It's one of the most visited places on earth, but hidden from the eyes of tourists, these people wait in line behind the Vatican's Bernini Columns. They're homeless. They're hoping to take a shower and get a hair cut in the newly opened shower stalls.
Each one of them has their own story. Like that of this 24 year old, who has been living out on the streets for five years.
"This is very important for me. At least I'll have the chance to take a shower. That way, I won't smell bad and people hopefully won't judge me when they see me out on the street or on the metro. It's a situation that pains me because people shouldn't be judged by how they look, but by how they act. As homeless people, we're a shadow in the city.”

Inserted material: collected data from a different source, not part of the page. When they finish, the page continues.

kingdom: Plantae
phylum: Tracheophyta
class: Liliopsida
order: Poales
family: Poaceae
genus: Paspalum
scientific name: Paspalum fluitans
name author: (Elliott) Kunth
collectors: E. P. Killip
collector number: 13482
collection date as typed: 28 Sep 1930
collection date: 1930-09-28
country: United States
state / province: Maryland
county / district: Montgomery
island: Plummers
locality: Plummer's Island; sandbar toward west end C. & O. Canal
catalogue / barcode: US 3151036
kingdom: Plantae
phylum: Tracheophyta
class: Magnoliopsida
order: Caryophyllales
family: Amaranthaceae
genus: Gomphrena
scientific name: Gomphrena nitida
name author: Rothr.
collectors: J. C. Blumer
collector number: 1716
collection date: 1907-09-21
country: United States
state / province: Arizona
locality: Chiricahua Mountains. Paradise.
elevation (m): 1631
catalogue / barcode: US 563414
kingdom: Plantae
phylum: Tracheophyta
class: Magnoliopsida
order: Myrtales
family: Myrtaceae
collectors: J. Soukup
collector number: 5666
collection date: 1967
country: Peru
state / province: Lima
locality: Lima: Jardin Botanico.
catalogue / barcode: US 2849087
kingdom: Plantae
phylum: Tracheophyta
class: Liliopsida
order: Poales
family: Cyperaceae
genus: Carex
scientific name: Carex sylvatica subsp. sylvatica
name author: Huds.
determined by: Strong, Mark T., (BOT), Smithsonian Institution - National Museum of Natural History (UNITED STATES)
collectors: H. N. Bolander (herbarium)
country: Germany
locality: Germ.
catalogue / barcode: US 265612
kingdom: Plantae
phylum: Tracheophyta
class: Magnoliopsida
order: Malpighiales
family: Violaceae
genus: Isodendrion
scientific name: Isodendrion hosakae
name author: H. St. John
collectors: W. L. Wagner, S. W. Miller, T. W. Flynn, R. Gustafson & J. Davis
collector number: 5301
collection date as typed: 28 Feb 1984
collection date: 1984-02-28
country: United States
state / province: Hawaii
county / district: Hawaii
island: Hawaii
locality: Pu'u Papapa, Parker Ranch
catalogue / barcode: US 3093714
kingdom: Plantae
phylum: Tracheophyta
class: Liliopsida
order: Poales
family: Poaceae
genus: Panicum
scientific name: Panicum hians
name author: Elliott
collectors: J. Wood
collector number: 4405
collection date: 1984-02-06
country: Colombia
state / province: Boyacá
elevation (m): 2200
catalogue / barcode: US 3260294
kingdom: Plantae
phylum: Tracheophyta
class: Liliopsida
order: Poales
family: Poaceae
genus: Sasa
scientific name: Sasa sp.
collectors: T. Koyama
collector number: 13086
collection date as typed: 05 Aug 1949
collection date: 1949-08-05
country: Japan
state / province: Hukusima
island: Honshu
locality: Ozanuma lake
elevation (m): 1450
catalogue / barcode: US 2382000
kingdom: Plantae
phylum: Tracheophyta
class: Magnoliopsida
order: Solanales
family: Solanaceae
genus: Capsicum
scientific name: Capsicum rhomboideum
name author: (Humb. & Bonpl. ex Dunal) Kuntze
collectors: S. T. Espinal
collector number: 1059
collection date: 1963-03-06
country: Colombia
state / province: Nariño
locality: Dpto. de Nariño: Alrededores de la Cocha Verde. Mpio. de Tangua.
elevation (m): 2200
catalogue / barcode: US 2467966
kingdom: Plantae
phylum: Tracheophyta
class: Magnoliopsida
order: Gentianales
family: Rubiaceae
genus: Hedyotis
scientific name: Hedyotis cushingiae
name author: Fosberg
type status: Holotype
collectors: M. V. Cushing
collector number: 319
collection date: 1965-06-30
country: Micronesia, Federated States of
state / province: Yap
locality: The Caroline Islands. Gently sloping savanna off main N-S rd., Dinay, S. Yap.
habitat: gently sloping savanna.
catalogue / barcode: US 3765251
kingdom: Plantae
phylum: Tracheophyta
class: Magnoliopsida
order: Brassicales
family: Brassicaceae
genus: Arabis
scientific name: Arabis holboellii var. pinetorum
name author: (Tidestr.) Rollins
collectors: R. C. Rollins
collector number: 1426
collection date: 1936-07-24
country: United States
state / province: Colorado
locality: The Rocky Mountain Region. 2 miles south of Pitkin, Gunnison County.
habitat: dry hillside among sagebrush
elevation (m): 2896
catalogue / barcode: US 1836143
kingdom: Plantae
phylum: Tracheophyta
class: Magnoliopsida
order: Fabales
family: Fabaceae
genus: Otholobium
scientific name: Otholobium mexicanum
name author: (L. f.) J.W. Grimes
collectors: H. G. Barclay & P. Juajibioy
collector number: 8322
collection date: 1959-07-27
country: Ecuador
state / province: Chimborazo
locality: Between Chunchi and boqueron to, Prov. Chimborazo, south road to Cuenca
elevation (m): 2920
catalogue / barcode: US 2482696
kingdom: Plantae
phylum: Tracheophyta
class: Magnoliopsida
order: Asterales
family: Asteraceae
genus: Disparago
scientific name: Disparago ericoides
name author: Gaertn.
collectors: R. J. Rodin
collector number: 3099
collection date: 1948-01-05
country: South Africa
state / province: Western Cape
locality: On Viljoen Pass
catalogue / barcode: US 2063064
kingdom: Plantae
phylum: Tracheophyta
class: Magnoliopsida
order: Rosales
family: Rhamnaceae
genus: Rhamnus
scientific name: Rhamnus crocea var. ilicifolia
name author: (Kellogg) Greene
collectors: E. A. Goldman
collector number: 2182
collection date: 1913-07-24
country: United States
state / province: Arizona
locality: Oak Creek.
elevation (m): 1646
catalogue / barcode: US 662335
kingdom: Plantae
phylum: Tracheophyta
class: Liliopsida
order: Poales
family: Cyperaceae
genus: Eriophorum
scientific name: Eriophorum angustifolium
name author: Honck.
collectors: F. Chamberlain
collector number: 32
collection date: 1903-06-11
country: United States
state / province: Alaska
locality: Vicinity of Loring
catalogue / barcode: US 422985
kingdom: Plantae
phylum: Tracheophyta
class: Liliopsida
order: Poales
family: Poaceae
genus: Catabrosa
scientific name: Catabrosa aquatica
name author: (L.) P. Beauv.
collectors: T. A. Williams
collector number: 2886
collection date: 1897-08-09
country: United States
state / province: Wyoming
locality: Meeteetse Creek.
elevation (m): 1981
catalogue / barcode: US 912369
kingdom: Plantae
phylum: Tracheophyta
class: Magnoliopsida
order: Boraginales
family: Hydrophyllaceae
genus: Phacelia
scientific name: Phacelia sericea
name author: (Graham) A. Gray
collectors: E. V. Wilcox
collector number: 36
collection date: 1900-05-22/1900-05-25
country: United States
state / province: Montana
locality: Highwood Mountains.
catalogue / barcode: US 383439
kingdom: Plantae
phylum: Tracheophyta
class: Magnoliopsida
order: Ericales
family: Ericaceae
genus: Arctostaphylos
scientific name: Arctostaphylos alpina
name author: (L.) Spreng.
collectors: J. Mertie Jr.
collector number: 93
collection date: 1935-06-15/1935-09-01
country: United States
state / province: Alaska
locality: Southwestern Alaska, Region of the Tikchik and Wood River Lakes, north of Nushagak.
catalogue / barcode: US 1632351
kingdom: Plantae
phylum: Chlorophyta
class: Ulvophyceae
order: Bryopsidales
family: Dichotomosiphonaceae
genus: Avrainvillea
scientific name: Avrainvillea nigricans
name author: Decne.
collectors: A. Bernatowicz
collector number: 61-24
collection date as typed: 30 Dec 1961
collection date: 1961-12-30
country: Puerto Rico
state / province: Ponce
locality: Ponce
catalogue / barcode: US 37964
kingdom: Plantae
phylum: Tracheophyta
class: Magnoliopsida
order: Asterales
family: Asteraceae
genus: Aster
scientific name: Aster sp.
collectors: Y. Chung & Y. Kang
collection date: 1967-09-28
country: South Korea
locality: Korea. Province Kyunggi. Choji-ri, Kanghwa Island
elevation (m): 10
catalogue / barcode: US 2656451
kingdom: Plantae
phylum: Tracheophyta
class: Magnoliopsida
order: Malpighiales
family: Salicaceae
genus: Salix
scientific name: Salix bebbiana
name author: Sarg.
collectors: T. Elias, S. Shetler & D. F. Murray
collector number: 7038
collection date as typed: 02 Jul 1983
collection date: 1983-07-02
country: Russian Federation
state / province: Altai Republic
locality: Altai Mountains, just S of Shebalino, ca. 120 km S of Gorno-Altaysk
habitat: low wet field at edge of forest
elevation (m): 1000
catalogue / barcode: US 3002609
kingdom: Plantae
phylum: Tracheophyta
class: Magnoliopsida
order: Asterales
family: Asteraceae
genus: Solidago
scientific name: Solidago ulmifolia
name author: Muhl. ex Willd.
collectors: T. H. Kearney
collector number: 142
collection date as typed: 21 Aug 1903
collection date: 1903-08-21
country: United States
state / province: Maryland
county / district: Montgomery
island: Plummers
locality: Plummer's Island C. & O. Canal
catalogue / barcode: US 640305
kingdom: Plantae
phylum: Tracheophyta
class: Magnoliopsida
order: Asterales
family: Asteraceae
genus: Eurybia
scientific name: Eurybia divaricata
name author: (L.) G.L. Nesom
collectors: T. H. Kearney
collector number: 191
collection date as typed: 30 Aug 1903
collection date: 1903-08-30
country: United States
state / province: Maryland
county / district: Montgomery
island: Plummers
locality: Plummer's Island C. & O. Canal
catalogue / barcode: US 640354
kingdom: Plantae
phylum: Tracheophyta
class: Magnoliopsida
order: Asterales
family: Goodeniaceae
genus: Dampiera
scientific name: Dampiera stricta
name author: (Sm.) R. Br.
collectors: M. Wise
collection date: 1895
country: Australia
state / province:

Then there's the story of Mucano from Romania. He is a 56 year old engineer who came to Rome looking for a better future. Four years later, he's still looking...and homeless.
"I heard that this place was opened. A place where you can take a shower and get your hair cut. When you can't find a job, it's like being a leaf that goes wherever the wind blows. I'm just one story, but I've heard of many many, out here on the streets.”
Three months ago, Davide, Francesco and Michaela Casalino were kicked out of their home for not paying rent. Now they live in their car, with their dog.
"This really helps us out a lot. It's great for people like us who don't have a house or any belongings. It's a very difficult situation to be in. We're one of the lucky ones, because at least we have a car to live in. It's not comfortable, but it's something.”
This Vatican Barbershop is proof that there are people willing to help. Once a week, Marco Paton takes a four hour train ride from his neighborhood to Rome, to donate his services.
"They're really grateful to have this opportunity. It's a chance for them to look descent and have a moment of dignity. They've taught me to never make a distinction between those who have money and those who don't. They've shown me to look at people with integrity because everyone deserves to be listened to.”
Marco has been a hairdresser for the last 40 years. It's what he does for a living. But coming to Rome to help the homeless isn't about money or profit.... helping the needy, he says, is something that money just can't buy.